Und das soll politische Auswirkungen haben? In der Tat. Sobald wir damit beginnen, Länder danach zu bewerten, wie viel Lebensglück ihre Bürger verspüren, verschieben sich die traditionellen internationalen Ranglisten. Aktuell ist Dänemark Europas Land mit der höchsten Zufriedenheit. Worin liegt das Geheimnis? Wohin ist Frankreichs "Joie de vivre" verschwunden? Gelingt Deutschland ein Aufstieg in der Rangliste des Wohlbefindens in Europa? Forscher wie Entscheider beginnen gerade erst, sich mit derartigen Fragen zu befassen. Befriedigende Antworten gibt es noch nicht.

Jüngste Daten haben aber etwa gezeigt, dass es eine deutliche Verbindung gibt zwischen Ländern, in denen die Menschen vergleichsweise weniger glücklich sind, und dem verstärkten Auftreten von Bluthochdruck. Wenn wir Untersuchungsergebnisse zum Vorkommen von Bluthochdruck zur Hand nehmen, scheinen wir also Angaben darüber bestätigen zu können, wie zufrieden die Menschen sind.

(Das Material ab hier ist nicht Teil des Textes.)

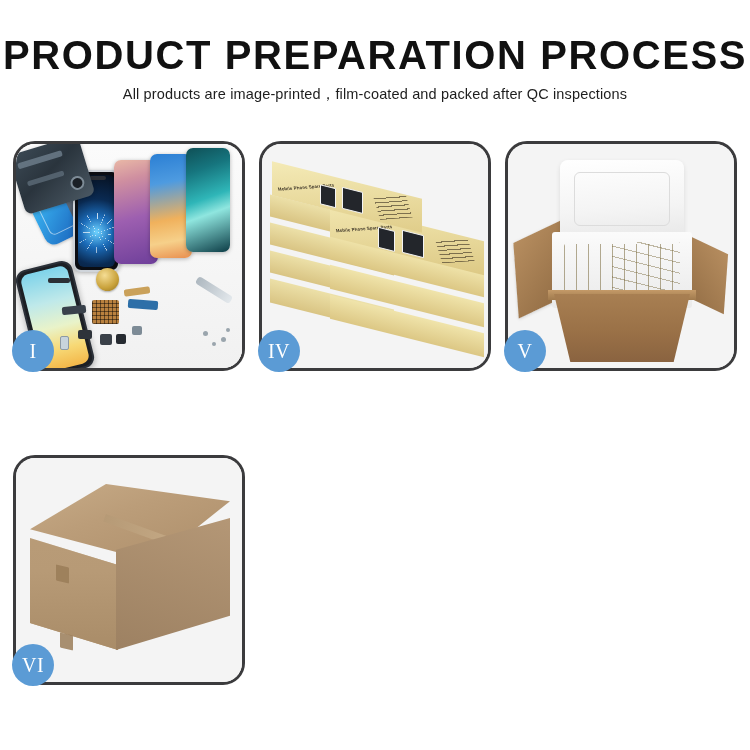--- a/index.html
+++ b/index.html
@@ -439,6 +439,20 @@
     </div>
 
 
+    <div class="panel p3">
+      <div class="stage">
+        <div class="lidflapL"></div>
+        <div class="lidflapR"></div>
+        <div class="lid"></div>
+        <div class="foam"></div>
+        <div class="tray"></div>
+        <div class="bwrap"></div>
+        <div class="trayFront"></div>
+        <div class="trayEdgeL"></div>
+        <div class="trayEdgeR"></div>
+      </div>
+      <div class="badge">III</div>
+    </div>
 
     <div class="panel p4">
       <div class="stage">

Ein großes Problem für die Wirtschaftspolitik der Industrienationen stellt das sogenannte Easterlin-Paradox dar. Der Ökonom Richard Easterlin stellte die These auf, dass Länder, die reicher werden, offenbar nicht entsprechend glücklicher werden. Warum geht Wirtschaftswachstum nicht mit zunehmender Zufriedenheit einher?

Zufriedenheit ist relativ

Es gibt einige Hinweise auf die mögliche Antwort. Zum einen sind die Menschen insgeheim ständig am Vergleichen. Vereinfacht wünsche ich mir unterbewusst, dass ich drei BMW habe und mein Nachbar eine rostige alte Schüssel. Das wirft in der Praxis allerdings Probleme auf. In wohlhabenden Ländern hebt das Wirtschaftswachstum alle auf ein besseres Niveau. War es einmal etwas Besonderes, drei BMW in der Garage stehen zu haben, wird es irgendwann zur Norm, und selbst dieser nervige Herr Schmidt ein Haus weiter hat inzwischen einen. In den Köpfen der Menschen sorgt eine boomende Wirtschaft somit offenbar für Neutralität.

Umso stärker könnten jene in der Politik profitieren, die mehr predigen als den schnöden Aufschwung. Nehmen wir mal die Grünen. Die sind zwar politisch derzeit ohnehin im Aufwind. Sie haben aber noch nicht begriffen, dass sie und andere Umweltschützer zu den großen Gewinnern der Glückswissenschaften gehören könnten. Seit einigen Jahren ist es uns mithilfe neuer Techniken gelungen, auf den Dollar, den Euro und das Pfund genau zu beziffern, wie sehr saubere Luft, weniger Lärmbelästigung und der Verzicht auf chemische Zusatzstoffe zum Wohlbefinden beitragen.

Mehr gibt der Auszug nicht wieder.